51. Telegram From the Embassy in Thailand to the Department of State 1
Bangkok, March 3, 1970, 1140Z.
2550. Subject: Meeting With Prime Minister. Ref: A. State 027316 (Joint State/Def); B. State 030190; C. Bangkok 2522; D. State 023802.2
- During cordial meeting with PM at Government House March 2 to discuss deployment of Sierra Romeo IX3 (reported ref c), I took the opportunity to inform him, in general terms (without divulging specific or sensitive information), of items I considered would be pertinent to his interests that were recently discussed at SEACOORD meeting. I covered the military situation in SVN, status of pacification, our views of Hanoi’s post-hostilities planning and the Vietnamization program, including a word about its relation to third country forces.

§ GIVEN INSTRUCTION A
According to the telegram, why did the writer tell the Prime Minister about items from the SEACOORD meeting? Answer in one to three sentences.
§ GIVEN INSTRUCTION B
Decide whether each statement agrees with the telegram, answering yes or no and quoting the words that decide it.
(i) The meeting with the Prime Minister was held at Government House on March 2.
(ii) The writer gave the Prime Minister specific and sensitive information.
(iii) The writer mentioned how the Vietnamization program relates to third country forces.
§ GIVEN INSTRUCTION C
Copy the part of the telegram starting at "51. Telegram From" and ending at "third country forces.".
The records are separate from the telegram.

(Dataset rows)
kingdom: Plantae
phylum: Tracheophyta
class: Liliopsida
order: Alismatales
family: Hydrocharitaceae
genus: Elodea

§ WRITTEN ANSWER A
The writer considered those items pertinent to the Prime Minister's interests.

§ WRITTEN ANSWER B
(i) Yes: "cordial meeting with PM at Government House March 2"
(ii) No: "in general terms (without divulging specific or sensitive information)"
(iii) Yes: "the Vietnamization program, including a word about its relation to third country forces"

§ WRITTEN ANSWER C
51. Telegram From the Embassy in Thailand to the Department of State 1
Bangkok, March 3, 1970, 1140Z.
2550. Subject: Meeting With Prime Minister. Ref: A. State 027316 (Joint State/Def); B. State 030190; C. Bangkok 2522; D. State 023802.2
- During cordial meeting with PM at Government House March 2 to discuss deployment of Sierra Romeo IX3 (reported ref c), I took the opportunity to inform him, in general terms (without divulging specific or sensitive information), of items I considered would be pertinent to his interests that were recently discussed at SEACOORD meeting. I covered the military situation in SVN, status of pacification, our views of Hanoi’s post-hostilities planning and the Vietnamization program, including a word about its relation to third country forces.